Risk management is a culture. The goal of risk management is not only to enforce the new policies but also to create an organizational culture, promoting the initiative in resolving not just in response to these risks. The objective of the "culture of risk awareness" not to evade or to the balance of risks. In some cases, the risk is the need to accept in order to capture other important opportunities.

6. A RISK-AWARE FOR THE WHOLE SYSTEM

Data on potential risks to encapsulate not only the board but also the information to the department in the company. Information circulated within the company so that each individual has an awareness and understanding of the potential risks in the operations of both companies and their respective parts. The CFO needs the information as well as continuous updates to the head of department and recorded the actual case from the staff.

7. WHAT MATTERS IS THE “TALK”, NOT THE “REPORT”

Risk management is the accurate prediction of a future uncertain. And the fact that not a businessman or manager who wants the data in the exact plan of risk entirely. Risk management is aware of the level of the undesirable effects affecting the development of the business. Since then prepared for losses at their lowest or metabolic risks into opportunities of development.

8. RISK MANAGEMENT IS NEVER ABOUT FINDING “THE ANSWER”

The risk is never real, it varies based on many factors come from within the enterprise or the impact of the overall situation of economic markets. Assumptions about the risks often change quickly. Not exclude the changing trends of the market economy can also create new risks. These risks need to be constantly reviewed and updated scenarios of situations can happen in the future.
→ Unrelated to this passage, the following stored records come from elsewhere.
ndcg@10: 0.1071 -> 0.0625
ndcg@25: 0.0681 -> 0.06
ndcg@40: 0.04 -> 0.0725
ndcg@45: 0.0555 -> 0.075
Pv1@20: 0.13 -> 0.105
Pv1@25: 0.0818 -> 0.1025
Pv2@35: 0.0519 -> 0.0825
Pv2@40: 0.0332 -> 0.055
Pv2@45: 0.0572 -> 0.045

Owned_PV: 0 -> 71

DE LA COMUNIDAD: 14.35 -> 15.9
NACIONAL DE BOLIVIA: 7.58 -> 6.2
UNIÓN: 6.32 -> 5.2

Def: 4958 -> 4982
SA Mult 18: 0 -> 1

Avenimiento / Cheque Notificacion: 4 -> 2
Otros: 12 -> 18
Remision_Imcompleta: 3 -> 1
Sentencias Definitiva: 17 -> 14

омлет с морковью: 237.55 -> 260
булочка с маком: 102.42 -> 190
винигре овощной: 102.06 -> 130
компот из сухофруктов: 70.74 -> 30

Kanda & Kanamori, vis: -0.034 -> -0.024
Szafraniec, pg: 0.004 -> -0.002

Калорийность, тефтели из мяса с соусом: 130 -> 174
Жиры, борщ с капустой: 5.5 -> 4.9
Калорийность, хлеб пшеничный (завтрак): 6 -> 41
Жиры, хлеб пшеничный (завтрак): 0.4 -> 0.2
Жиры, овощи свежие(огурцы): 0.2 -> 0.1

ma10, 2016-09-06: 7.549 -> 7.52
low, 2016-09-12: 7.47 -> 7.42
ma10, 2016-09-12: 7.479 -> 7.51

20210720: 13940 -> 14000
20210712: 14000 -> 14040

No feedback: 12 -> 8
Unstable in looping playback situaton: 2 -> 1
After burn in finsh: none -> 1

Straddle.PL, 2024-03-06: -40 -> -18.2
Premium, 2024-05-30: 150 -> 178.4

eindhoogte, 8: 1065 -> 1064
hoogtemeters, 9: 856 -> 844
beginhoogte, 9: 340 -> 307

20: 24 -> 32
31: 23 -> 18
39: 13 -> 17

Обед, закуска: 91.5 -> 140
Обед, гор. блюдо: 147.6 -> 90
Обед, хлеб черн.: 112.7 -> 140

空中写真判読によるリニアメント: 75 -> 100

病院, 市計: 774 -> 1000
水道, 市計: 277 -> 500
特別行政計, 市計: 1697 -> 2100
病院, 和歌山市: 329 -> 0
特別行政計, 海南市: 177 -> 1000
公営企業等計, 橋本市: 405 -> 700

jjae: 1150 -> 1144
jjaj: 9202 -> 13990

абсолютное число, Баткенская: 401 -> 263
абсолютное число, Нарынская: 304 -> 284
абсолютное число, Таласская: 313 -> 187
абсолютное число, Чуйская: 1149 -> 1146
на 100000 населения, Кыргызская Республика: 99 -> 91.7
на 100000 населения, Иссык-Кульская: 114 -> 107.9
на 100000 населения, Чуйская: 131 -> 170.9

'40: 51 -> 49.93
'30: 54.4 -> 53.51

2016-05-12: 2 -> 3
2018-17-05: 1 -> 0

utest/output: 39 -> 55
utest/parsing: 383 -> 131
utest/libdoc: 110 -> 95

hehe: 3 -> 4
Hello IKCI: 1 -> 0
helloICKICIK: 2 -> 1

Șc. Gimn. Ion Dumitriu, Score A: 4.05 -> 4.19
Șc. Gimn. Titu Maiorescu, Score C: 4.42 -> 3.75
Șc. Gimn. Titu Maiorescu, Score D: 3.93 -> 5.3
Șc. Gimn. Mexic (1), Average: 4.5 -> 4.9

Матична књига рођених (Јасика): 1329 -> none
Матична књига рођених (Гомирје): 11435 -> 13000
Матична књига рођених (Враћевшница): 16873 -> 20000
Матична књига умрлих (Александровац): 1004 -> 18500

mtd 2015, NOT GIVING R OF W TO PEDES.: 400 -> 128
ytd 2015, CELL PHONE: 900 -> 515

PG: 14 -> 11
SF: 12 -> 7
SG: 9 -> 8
9. IT IS POSSIBLE TO PREPARE FOR UNKNOWN RISKS

Some of the most difficult risks that companies face are so-called black-swan events that are, literally, without precedent. Such risks can be deadly because they threaten a company’s fundamental ability to operate. Take, for example, the impact of the 2011 Japanese tsunami on the viability of the Japanese nuclear-power industry. BCG’s research has demonstrated that highly adaptive companies outperform less adaptive companies in periods of economic turmoil.

10. SUCCESS IN RISK

Solutions of the businessman with the risks often evade or fearing the loss of turnover or loss of benefits. Instead, companies can seize opportunities in risks to reversed or create breakthroughs difference. Managers can turn the worst case scenario of becoming a perfect scenario for a crisis situation is ongoing.